Solo is fine, teams are different
The verdict has to be split, because the real answer turns on one word, team. For one person, Claude Projects is fine, and often better than a repository. A solo user is the only one editing the knowledge, so there is no merge to manage, no review to run, no question of who changed what, because the answer is always you. Version control solves coordination problems, and one person has no coordination problem. The Projects UI is faster to set up than a repo, and for solo work that speed is a clean win with no hidden cost. The moment a second person can edit the shared knowledge, that changes. Now there is change to track and conflicting edits to reconcile, and bad edits that someone other than the author has to be able to find and undo. That is the exact problem version control was invented for, and it is the exact problem Projects does not address.
The hard case sits in the middle, the small team of two or three. Strictly, the moment a second editor exists, the version-control argument applies. In practice, a team that small can sometimes hold the coordination in their heads: they talk daily, they know who touched what, an overwrite gets noticed within hours.

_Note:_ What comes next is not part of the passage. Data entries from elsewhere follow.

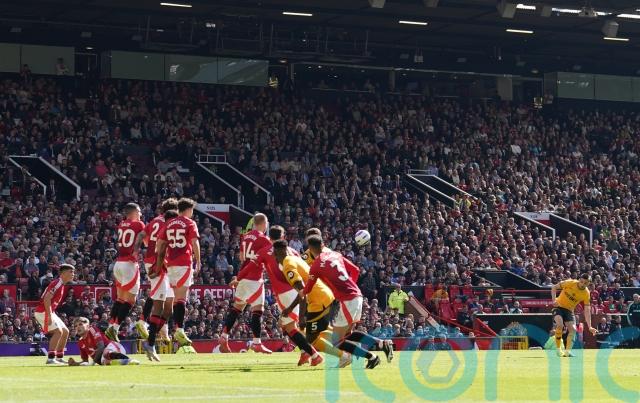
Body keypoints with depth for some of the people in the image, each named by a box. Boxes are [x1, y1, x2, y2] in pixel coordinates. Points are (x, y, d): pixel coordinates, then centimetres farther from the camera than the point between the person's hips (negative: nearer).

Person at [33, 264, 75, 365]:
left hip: (50, 312, 10)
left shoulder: (61, 284, 16)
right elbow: (47, 299, -25)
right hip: (43, 311, -10)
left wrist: (51, 315, 17)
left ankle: (59, 357, 15)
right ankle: (50, 358, -21)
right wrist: (49, 316, -28)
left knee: (65, 332, 12)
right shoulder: (57, 283, -15)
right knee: (58, 331, -19)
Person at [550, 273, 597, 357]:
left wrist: (589, 327, -15)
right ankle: (559, 349, -17)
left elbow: (587, 311, -8)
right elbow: (554, 287, -6)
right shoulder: (570, 283, -18)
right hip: (558, 306, -3)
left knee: (573, 329, -15)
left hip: (569, 310, 3)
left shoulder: (586, 294, -11)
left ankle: (567, 351, -7)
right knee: (560, 325, -27)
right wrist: (554, 300, -21)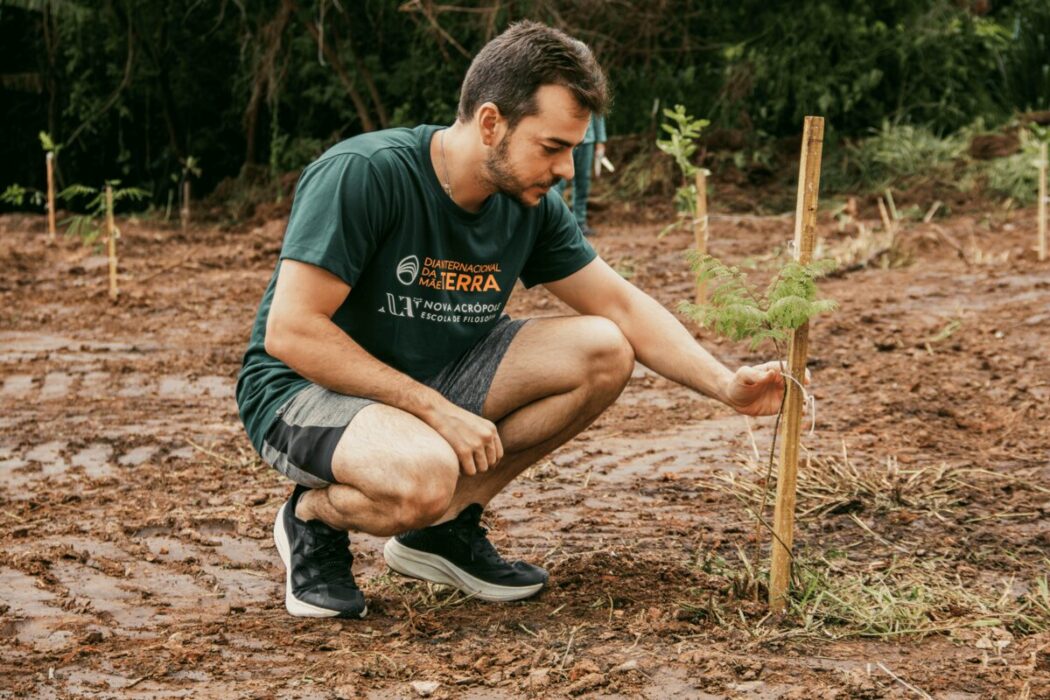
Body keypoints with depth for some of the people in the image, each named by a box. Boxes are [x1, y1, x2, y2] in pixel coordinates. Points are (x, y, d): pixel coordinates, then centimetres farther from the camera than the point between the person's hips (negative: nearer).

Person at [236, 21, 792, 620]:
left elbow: (623, 307, 2)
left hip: (435, 378, 7)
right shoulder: (363, 174, -24)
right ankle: (315, 516, -3)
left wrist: (725, 385, -12)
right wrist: (437, 411, -27)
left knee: (602, 353, -11)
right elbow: (290, 331, -26)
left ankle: (444, 527, -1)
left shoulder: (532, 206, -4)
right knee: (424, 474, -39)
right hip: (304, 390, -7)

For them Projects can work for a while. But it works by everyone carrying the version control in memory, and memory is the thing that fails first, and it fails as the team grows and the knowledge base gets too large for any one person to hold all of it. The small team is not an exception to the rule. It is the rule on borrowed time.
So the rule is short. Solo, or a tiny team treating knowledge as read-mostly: Projects is fine, use it. A real team, actively editing shared knowledge that matters: put it in git, drive it with Claude Code, and treat it as the engineering artifact it is. I wrote the optimistic guide because the optimism is warranted for the case it described. This post exists because that case is narrower than it looked, and the line is not company size or how technical the team is. It is whether more than one person edits the knowledge. Cross that line and the missing version control stops being a footnote and becomes the whole story.